Concerns over Japan's worsening finances and rising inflation pushed up the 10-year JGB yield to a 30-year high of 2.8% last week, nearing the 3% estimate the finance ministry set in compiling its fiscal 2026 budget. A rise above 3% would boost debt servicing costs and reduce scope for other spending.
The BOJ's rate-hike decision may also affect its taper plan with an increase in short-term rates to 1% from 0.75% seen as a strong possibility at the June meeting.
While the central bank has said its taper programme has no monetary policy implications, the case for slowing QT becomes stronger if it pushes through a hike, analysts say.
"With the bond market so unstable, it would be natural for the BOJ to play it safe and avoid causing undue market turbulence," said Mari Iwashita, executive rates strategist at Nomura Securities, who projects a taper pause in fiscal 2027.

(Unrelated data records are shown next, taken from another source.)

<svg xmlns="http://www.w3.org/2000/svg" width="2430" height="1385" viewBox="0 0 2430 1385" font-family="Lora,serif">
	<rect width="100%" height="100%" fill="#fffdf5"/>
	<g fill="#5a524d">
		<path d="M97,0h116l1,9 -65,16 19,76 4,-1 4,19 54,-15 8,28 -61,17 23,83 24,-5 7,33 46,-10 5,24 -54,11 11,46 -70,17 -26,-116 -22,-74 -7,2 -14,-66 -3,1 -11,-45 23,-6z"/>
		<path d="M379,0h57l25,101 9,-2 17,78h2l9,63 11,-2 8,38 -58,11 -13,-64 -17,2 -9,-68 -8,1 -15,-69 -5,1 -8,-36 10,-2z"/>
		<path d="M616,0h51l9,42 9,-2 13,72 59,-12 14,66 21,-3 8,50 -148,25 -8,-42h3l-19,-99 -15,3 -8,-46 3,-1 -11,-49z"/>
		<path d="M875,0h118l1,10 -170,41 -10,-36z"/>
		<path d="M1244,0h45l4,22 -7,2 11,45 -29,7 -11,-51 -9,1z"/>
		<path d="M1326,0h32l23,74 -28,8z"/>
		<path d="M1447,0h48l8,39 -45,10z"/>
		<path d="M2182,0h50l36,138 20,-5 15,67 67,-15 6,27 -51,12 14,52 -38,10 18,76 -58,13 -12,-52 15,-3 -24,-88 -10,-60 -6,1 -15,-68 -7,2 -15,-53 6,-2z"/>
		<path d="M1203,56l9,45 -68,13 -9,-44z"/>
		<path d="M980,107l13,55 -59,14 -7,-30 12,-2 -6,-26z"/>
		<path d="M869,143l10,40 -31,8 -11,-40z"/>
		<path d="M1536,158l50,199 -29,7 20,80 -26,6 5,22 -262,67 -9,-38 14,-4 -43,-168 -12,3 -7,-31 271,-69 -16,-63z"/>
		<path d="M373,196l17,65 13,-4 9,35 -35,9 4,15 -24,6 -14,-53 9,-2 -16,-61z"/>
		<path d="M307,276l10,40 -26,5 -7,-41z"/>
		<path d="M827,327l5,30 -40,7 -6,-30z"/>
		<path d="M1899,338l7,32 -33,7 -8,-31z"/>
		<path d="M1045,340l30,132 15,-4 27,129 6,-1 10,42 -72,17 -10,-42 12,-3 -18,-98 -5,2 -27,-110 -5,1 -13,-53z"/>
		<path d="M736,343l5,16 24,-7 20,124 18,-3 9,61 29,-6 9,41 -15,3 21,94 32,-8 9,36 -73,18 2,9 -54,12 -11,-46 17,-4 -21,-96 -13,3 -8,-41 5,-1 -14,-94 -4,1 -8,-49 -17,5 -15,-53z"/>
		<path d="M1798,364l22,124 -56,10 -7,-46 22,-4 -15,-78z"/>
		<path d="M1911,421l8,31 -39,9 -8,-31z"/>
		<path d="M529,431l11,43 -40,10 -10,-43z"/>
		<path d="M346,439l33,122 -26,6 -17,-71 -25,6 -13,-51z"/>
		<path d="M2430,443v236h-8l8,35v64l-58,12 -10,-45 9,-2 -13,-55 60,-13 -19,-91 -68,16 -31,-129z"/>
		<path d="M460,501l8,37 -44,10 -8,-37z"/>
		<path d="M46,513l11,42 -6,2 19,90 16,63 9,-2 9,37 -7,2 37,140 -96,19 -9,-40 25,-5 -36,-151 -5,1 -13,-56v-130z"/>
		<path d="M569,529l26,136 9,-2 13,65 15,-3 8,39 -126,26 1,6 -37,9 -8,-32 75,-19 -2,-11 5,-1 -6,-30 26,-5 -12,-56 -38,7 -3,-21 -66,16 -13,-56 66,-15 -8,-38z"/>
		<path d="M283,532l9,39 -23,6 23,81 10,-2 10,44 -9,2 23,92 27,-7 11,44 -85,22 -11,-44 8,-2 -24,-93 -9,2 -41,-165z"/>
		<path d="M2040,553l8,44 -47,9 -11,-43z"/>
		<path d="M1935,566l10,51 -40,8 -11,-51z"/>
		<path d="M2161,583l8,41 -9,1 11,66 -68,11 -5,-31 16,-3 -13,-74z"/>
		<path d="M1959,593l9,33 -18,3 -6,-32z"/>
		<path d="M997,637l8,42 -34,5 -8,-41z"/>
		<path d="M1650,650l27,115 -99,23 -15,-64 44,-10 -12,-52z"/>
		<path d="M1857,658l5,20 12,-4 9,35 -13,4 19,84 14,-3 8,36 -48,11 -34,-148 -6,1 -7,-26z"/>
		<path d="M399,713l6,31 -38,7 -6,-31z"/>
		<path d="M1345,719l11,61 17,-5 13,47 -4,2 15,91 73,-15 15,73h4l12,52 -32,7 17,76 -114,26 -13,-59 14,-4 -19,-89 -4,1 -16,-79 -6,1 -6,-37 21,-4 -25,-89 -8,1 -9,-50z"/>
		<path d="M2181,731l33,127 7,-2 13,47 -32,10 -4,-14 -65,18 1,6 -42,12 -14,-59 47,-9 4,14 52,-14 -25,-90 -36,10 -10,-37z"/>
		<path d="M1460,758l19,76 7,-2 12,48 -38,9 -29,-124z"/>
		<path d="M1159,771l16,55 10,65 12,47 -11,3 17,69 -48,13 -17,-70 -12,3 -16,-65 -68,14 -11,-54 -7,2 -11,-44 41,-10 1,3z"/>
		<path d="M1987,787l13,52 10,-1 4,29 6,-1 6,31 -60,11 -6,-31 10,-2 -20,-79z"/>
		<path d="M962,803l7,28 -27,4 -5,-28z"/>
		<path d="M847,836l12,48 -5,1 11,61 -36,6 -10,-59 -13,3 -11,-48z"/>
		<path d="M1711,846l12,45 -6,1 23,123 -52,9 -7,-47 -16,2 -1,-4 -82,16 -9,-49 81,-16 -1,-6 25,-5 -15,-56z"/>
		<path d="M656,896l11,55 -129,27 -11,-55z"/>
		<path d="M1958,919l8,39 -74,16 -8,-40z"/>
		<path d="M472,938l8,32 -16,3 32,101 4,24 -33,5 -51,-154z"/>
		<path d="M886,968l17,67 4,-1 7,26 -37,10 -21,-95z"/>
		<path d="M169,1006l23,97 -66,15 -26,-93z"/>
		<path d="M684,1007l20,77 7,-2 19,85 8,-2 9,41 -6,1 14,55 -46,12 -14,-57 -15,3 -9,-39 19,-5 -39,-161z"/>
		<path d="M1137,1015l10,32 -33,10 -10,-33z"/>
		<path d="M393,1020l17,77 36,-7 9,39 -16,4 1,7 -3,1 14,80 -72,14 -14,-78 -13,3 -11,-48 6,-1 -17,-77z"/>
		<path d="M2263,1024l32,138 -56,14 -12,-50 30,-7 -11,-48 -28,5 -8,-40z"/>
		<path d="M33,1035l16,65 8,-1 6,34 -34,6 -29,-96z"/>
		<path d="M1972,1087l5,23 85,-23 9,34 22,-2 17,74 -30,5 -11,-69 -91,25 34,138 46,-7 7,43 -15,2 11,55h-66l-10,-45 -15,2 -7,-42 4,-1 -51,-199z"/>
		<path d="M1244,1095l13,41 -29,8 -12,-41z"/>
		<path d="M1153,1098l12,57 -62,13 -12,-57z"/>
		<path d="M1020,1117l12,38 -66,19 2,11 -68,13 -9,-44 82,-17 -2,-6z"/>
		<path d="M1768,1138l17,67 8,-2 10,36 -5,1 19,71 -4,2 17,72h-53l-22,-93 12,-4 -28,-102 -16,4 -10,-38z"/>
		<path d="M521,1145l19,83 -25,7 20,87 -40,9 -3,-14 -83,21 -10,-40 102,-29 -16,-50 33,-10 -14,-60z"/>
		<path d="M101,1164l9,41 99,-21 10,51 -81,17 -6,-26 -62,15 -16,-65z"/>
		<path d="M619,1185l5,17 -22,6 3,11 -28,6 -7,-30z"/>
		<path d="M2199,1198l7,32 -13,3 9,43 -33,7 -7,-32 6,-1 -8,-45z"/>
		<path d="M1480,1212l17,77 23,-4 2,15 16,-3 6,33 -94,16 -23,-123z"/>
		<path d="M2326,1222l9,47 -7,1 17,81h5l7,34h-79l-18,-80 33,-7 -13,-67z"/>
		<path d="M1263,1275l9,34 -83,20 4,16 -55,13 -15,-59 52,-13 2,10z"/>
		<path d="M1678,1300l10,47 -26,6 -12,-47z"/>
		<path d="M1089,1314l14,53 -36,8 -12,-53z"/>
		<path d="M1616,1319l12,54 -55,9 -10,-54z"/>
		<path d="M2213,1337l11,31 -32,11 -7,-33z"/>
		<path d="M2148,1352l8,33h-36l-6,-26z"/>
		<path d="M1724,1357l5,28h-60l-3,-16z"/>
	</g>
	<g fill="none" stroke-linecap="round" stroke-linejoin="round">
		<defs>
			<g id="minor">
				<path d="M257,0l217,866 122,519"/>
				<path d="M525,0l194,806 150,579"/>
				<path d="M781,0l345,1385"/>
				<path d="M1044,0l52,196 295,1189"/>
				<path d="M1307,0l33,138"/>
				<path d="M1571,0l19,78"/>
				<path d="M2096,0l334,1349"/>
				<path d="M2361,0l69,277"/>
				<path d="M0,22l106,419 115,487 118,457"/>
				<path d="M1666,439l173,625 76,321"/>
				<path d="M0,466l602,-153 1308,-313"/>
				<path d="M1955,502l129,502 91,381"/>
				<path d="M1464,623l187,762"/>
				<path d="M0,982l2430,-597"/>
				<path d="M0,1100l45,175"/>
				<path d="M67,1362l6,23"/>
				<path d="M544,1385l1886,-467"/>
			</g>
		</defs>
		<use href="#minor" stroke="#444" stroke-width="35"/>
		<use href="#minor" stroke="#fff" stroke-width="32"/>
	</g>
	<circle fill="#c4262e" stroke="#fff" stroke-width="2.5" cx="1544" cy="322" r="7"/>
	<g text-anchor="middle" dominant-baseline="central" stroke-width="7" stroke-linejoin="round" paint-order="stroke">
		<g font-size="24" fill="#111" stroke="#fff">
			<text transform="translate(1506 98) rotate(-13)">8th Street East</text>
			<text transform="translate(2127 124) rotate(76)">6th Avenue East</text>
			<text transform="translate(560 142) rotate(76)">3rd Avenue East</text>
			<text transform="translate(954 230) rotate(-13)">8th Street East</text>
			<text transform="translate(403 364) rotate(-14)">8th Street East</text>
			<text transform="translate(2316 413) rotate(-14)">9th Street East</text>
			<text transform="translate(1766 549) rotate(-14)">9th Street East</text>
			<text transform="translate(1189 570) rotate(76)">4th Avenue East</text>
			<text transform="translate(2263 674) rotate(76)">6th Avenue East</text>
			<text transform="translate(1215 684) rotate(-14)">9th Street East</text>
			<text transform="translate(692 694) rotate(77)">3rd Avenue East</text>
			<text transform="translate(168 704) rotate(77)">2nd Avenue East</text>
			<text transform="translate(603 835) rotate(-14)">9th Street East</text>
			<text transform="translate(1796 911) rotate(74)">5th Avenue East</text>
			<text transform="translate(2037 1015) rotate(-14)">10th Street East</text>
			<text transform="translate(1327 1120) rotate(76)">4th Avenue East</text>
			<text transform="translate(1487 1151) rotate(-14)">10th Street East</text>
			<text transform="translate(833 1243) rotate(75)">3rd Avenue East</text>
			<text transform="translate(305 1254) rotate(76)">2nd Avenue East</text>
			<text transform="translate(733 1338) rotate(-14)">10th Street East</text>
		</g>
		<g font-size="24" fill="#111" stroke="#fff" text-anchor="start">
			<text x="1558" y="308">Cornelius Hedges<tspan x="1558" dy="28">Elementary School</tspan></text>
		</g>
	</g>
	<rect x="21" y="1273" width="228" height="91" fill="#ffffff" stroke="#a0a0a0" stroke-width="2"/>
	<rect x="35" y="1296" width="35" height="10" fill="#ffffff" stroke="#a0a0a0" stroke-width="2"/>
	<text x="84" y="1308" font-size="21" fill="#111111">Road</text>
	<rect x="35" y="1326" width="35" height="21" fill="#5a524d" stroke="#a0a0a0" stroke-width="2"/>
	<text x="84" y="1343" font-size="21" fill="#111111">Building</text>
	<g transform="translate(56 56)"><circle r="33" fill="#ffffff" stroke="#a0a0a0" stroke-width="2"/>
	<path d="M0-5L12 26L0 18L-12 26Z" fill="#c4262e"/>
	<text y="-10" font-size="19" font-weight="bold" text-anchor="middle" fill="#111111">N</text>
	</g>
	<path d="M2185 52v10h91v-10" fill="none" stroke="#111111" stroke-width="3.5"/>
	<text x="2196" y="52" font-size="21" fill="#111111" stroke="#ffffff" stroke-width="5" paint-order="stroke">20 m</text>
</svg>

"A combination of a taper pause and rate hike would be a good one," as the former will ease upward pressure on yields, while the latter would alleviate concern the BOJ is behind the curve in addressing inflationary risks, she said.
POLITICAL HURDLES
Rising debt and volatile yields have heightened challenges for central banks unwinding their balance sheets that ballooned from years of heavy asset purchases to reflate their economies.
In the U.S., analysts doubt whether new Federal Reserve chief Kevin Warsh can push through his calls for a smaller balance sheet as U.S. Treasuries lose their luster.
The BOJ has also been cautious in its QT programme that began in 2024, under which it gradually reduced purchases and currently trims monthly buying by 200 billion yen each quarter.
Political hurdles for the BOJ's QT have heightened under Takaichi, who has vowed to cut tax and boost spending with debt-backed funding.
Taper or not, a reduction in the BOJ's holdings, currently at around 500 trillion yen, will proceed steadily due to the runoff of maturing JGBs that already shaved 20% off its balance sheet from a peak in late 2023.
That's all the more reason for the BOJ to maintain the current pace of buying, said former BOJ executive Akira Otani, currently managing director at Goldman Sachs Japan.
"When inflationary risks from the Middle East conflict and the government's proactive fiscal policy are putting upward pressure on bond yields, proceeding with further tapering could cause political friction by pushing up yields," he said.